What is the MMSE and what are its limitations?

The MMSE (Mini-Mental State Examination), developed by Folstein et al. (1975), is a 30-point cognitive screening tool assessing orientation, registration, attention and calculation, recall, and language. Scores of 24–30 are generally normal, 18–23 suggest mild cognitive impairment or mild dementia, and below 18 indicates moderate to severe dementia. Limitations include: poor sensitivity for mild dementia and early frontotemporal dementia; educational and cultural bias (scores are influenced by education level and first language); inability to detect executive dysfunction; copyright restrictions (PAR, Inc.) limiting free clinical use. The MoCA (Montreal Cognitive Assessment) is now preferred in many centres as it is more sensitive for mild cognitive impairment and is freely available.

What is the STOMP programme?

STOMP (Stopping Over-Medication of People with a learning disability, autism, or both) is an NHS England programme that highlights the inappropriately high rates of psychotropic medication prescribed to people with intellectual disabilities and/or autism, often for behavioural problems rather than a specific mental health condition. STOMP encourages clinicians, patients, carers, and families to review all psychotropic medications, ensure they are only used when there is a clear clinical indication, and to consider non-pharmacological interventions first. Although primarily focused on people with intellectual disabilities, the principles of minimising unnecessary psychotropic prescribing in dementia are closely aligned.

**Entries provided:**
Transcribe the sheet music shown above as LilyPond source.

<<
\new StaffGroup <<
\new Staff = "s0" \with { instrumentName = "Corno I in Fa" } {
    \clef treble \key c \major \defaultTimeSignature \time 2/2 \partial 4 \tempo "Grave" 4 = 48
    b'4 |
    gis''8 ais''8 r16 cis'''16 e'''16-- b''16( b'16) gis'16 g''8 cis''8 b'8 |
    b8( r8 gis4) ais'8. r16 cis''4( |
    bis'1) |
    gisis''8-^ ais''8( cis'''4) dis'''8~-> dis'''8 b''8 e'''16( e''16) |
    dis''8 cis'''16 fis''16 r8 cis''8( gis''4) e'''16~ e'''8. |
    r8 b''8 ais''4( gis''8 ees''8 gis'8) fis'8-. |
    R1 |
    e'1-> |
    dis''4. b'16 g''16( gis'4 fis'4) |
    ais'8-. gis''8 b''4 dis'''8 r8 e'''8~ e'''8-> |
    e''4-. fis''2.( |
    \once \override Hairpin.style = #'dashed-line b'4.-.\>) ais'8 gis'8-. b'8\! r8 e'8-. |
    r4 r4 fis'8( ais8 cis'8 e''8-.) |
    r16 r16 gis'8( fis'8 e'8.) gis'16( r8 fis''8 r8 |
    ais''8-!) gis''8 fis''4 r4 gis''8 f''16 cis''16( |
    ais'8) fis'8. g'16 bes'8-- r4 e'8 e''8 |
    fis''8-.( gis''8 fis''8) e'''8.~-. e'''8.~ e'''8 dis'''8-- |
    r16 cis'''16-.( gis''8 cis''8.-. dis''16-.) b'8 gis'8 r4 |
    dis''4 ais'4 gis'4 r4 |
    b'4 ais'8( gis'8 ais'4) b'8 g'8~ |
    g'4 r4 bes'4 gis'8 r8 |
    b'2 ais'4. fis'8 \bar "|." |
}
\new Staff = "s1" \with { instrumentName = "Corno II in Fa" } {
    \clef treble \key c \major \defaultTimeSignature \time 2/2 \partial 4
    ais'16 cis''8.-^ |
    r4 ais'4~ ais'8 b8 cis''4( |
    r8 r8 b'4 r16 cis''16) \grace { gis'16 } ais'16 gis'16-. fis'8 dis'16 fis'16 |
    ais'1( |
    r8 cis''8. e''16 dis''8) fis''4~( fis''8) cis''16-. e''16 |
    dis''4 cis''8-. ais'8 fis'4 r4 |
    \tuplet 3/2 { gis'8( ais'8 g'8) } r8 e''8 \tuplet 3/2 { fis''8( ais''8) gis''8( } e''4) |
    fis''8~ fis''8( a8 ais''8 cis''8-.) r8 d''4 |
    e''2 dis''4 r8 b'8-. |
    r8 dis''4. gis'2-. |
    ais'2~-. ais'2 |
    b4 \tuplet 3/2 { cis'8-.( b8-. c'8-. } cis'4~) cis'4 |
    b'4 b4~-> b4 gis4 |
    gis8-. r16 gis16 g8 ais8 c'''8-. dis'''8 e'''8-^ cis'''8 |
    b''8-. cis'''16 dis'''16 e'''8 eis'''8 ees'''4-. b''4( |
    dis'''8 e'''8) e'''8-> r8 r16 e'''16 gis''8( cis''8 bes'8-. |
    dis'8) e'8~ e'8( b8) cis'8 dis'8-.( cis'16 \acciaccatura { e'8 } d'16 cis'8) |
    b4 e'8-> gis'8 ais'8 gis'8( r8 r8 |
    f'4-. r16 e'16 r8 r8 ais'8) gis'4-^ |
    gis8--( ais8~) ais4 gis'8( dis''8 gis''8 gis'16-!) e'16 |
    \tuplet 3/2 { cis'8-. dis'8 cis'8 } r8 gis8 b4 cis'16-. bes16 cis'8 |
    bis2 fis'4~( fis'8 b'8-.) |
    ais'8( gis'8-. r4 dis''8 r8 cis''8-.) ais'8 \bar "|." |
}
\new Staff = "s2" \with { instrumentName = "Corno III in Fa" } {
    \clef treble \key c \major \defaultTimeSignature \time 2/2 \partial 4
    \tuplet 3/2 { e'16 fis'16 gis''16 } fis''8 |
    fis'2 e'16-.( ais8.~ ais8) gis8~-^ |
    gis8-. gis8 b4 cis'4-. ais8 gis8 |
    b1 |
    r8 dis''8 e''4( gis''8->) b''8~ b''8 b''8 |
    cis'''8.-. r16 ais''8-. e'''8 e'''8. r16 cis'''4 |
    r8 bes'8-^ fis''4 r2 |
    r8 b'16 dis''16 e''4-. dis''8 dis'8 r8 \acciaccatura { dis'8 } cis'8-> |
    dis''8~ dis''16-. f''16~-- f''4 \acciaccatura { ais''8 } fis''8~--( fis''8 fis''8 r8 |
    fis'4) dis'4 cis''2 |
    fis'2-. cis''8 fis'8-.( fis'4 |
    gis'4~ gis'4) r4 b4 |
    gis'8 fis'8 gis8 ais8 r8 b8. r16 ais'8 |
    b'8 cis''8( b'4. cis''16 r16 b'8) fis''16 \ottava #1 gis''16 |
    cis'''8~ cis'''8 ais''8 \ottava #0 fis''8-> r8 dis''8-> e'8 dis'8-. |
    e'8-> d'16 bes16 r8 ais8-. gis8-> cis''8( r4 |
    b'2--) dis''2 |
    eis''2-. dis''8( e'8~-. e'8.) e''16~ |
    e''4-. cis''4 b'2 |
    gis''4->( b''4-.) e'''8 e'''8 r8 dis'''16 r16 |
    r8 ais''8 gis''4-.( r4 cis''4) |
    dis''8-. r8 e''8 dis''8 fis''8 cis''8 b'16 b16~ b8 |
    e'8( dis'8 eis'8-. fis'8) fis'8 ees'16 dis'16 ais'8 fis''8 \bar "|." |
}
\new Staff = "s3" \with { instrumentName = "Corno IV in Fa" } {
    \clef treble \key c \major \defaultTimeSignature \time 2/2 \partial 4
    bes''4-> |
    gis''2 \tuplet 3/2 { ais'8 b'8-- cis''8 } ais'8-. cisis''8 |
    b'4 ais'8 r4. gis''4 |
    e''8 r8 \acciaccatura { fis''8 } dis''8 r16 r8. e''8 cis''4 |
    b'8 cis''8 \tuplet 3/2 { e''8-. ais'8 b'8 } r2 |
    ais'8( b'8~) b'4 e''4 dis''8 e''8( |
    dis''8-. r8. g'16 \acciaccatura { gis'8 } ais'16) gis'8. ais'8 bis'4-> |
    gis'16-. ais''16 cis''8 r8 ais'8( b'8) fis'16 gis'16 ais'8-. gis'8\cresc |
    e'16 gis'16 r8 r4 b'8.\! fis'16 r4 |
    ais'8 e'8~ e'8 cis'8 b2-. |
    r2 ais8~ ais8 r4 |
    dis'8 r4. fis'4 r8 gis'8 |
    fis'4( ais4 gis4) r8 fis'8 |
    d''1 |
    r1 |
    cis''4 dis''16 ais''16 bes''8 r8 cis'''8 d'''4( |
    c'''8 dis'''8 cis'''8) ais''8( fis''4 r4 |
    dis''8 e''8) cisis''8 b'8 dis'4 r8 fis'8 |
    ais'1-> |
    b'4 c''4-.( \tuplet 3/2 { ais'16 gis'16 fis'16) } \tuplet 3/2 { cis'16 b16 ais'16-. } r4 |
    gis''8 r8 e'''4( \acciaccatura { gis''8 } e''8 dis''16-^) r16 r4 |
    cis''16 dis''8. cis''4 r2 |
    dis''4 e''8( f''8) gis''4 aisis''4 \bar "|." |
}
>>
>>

**Work required:** For each statement, say yes or no to whether it agrees with the text on the MMSE and the STOMP programme, and quote the text's deciding words. (a) An MMSE score of 20 indicates moderate to severe dementia. (b) The MoCA is freely available. (c) STOMP asks that non-pharmacological interventions be considered first.

**Written reply:**
(a) No: "18–23 suggest mild cognitive impairment or mild dementia, and below 18 indicates moderate to severe dementia"
(b) Yes: "is freely available"
(c) Yes: "to consider non-pharmacological interventions first"